As edições, que já abordaram temas como a pandemia de COVID-19 e as eleições municipais de 2020, também tratam de assuntos relacionados ao jornalismo. Na última, de janeiro, as criadoras da Cajueira entrevistaram nove comunicadores da região para falar sobre as perspectivas para 2021. Além de divulgar a produção desses sites, a newsletter costuma pedir para os leitores apoiarem, com doações ou assinaturas, os veículos nordestinos.

Joana Suarez: em dois anos, publicou em 15 veículos diferentes. Foto: divulgação

Joana Suarez, da Cajueira. Foto: divulgação

"Também fizemos uma edição só sobre podcasts de jornalismo do Nordeste, para diversificar os sotaques na podosfera, porque a maioria dos podcasts brasileiros são do Sudeste. Assim as pessoas podem se acostumar com outras gírias, outros sotaques, e se perceber em um Brasil mais plural e mais diverso do que a televisão mostra", diz Suarez.

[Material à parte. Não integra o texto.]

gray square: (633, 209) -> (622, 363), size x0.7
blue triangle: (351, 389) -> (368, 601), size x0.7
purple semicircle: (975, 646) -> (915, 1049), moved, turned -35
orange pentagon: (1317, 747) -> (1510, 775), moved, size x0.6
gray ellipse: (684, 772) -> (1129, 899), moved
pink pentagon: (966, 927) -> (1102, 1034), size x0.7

A escolha do nome, Cajueira, é em homenagem ao cajueiro, árvore típica da região. "Escolhemos o caju, uma fruta nativa do Nordeste, doce, suculenta, que gera a castanha e é usada para fazer um milhão de coisas, muito pra sair dessa imagem de seca, deserto e fome do Nordeste. Como somos quatro mulheres, então ficou Cajueira", explica Suarez.

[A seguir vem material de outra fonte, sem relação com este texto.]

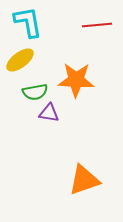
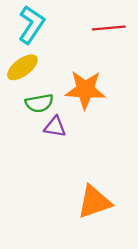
cyan L-shape: (28, 22) -> (31, 25), turned 44

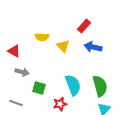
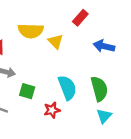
yellow semicircle: (42, 37) -> (31, 31), size x1.5
blue arrow: (93, 47) -> (104, 46), moved

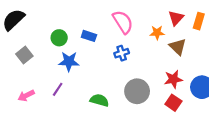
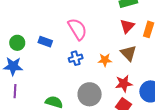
orange star: (157, 33) -> (105, 60), moved
blue star: (69, 61) -> (13, 66), moved
purple line: (58, 89) -> (15, 91), turned -32

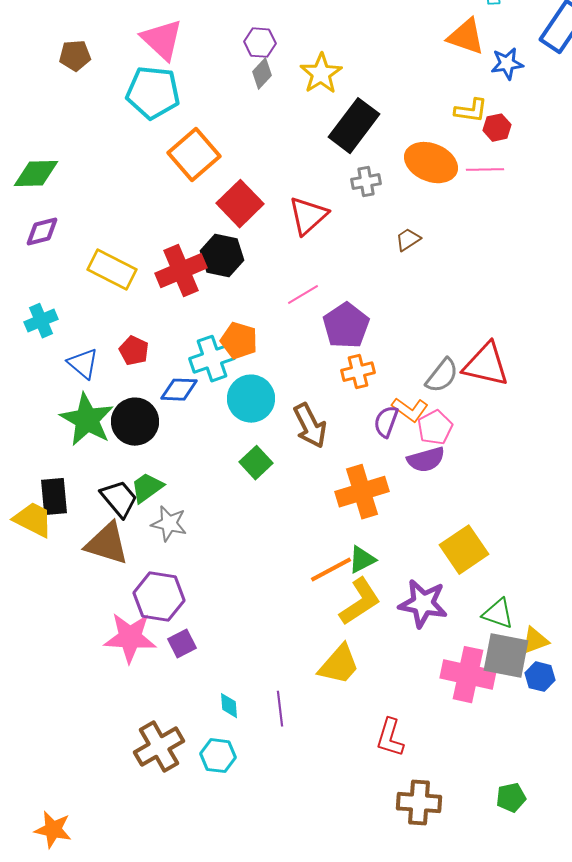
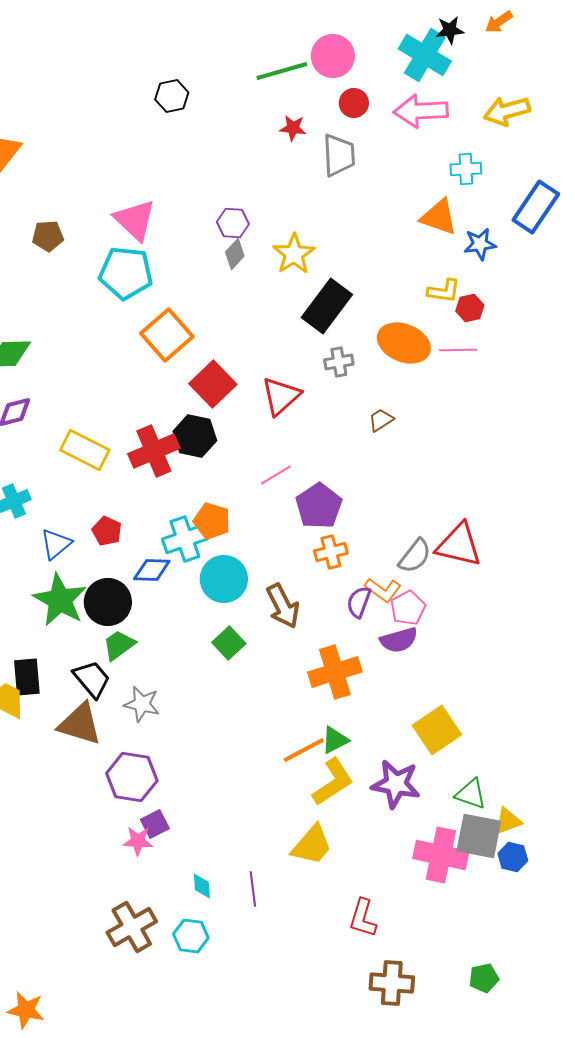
blue triangle: (83, 364) -> (56, 544), turned 40
green trapezoid: (147, 488) -> (119, 645), moved
pink star: (130, 638) -> (138, 841), moved, size x0.6

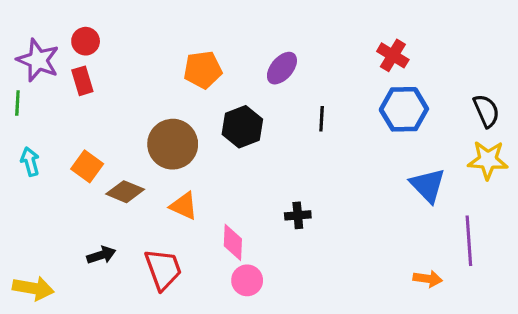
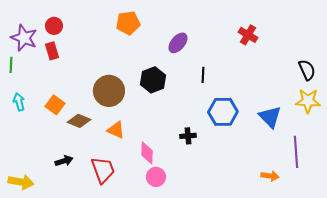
orange pentagon: (203, 70) -> (128, 23), moved
blue hexagon: (404, 109) -> (223, 112), moved

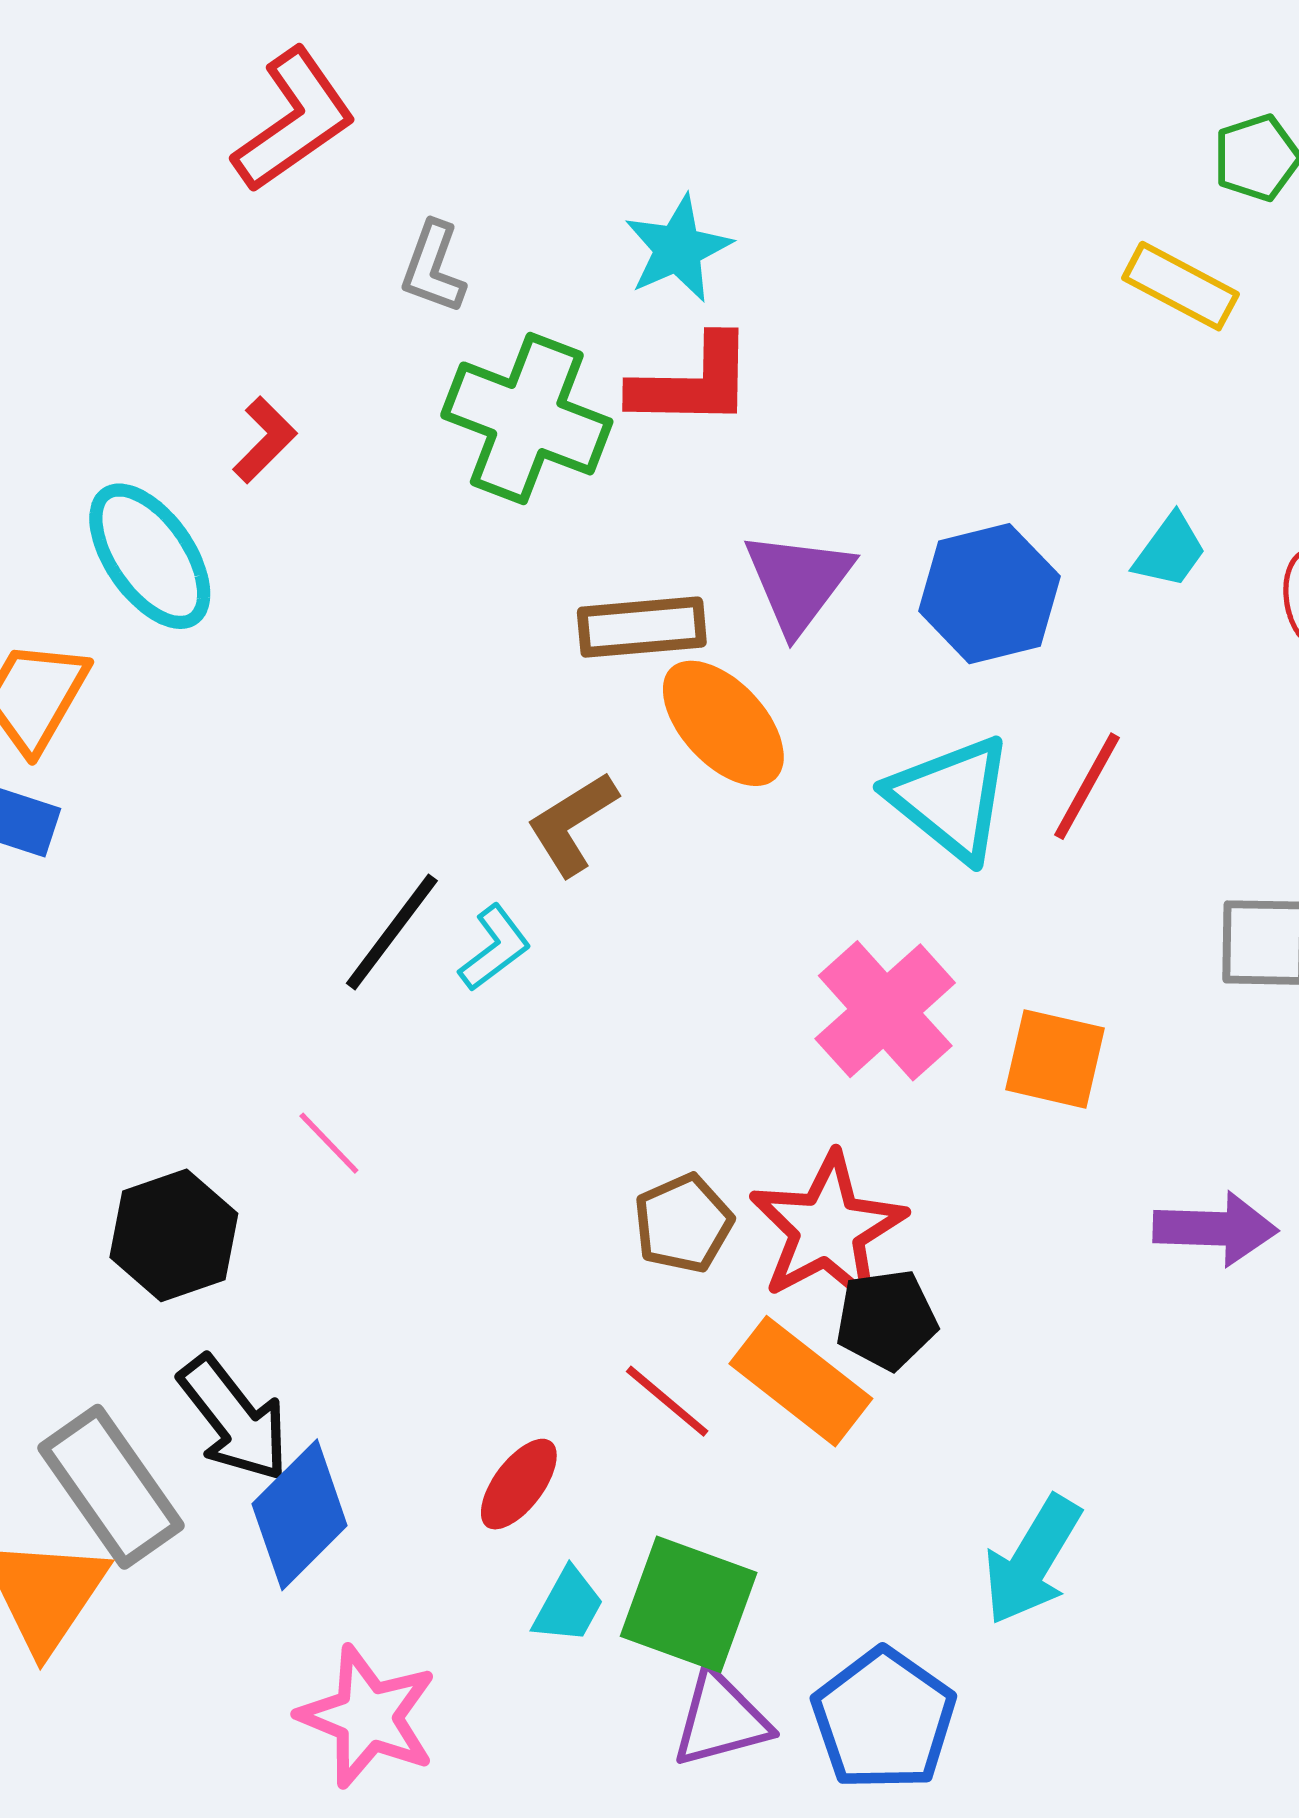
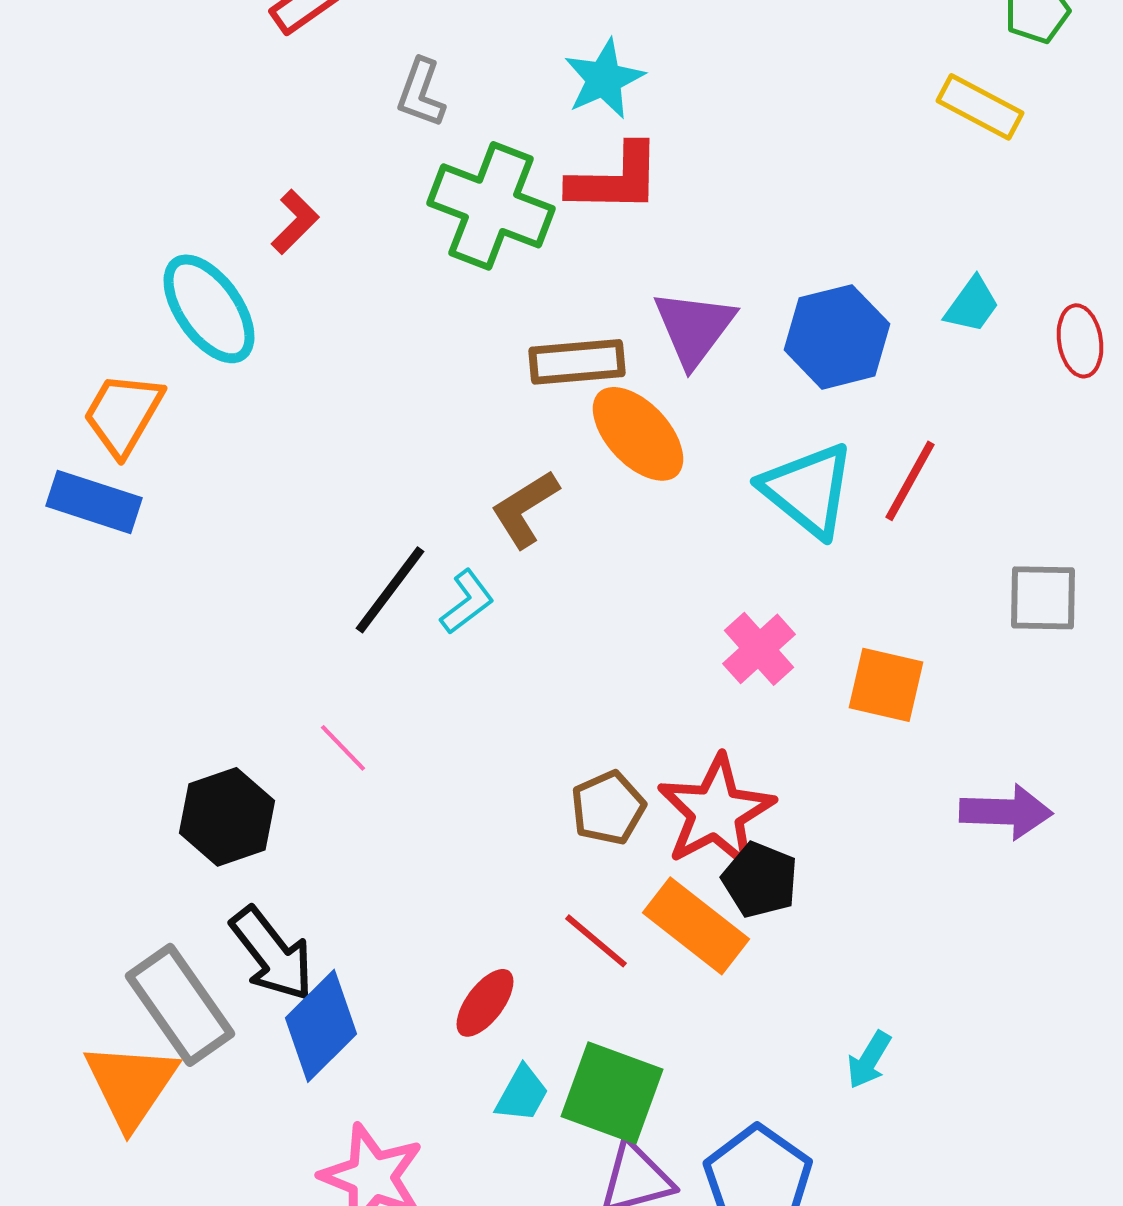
pink cross: (885, 1011) -> (759, 649), size x0.7
black pentagon: (886, 1320) -> (760, 880), turned 30
cyan arrow: (1032, 1560) -> (869, 1060), size x0.6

Essa vontade de quebrar estereótipos sobre a região é um dos propósitos da newsletter. No manifesto da Cajueira, as jornalistas afirmam que a mídia tradicional ajuda a cristalizar símbolos no imaginário popular, retratando o Nordeste como o lugar da paisagem ressequida, do deserto, ou das praias paradisíacas, "o lugar de férias". Segundo o texto, essa visão polarizada contribui para reforçar preconceitos, como o do “nordestino preguiçoso” e de "um território carente e atrasado, onde vive uma população inculta, porém resiliente, em luta pela sobrevivência".

As jornalistas reforçam que essa visão busca "homogeneizar as realidades de um território  diverso" e ignora a relevância histórica, cultural e econômica dos nove estados da região. Por isso, elas defendem que a Cajueira é uma forma de tentar reinventar o Nordeste: uma curadoria de "conteúdos inspiradores, inovadores e plurais", produzidos em um território fértil.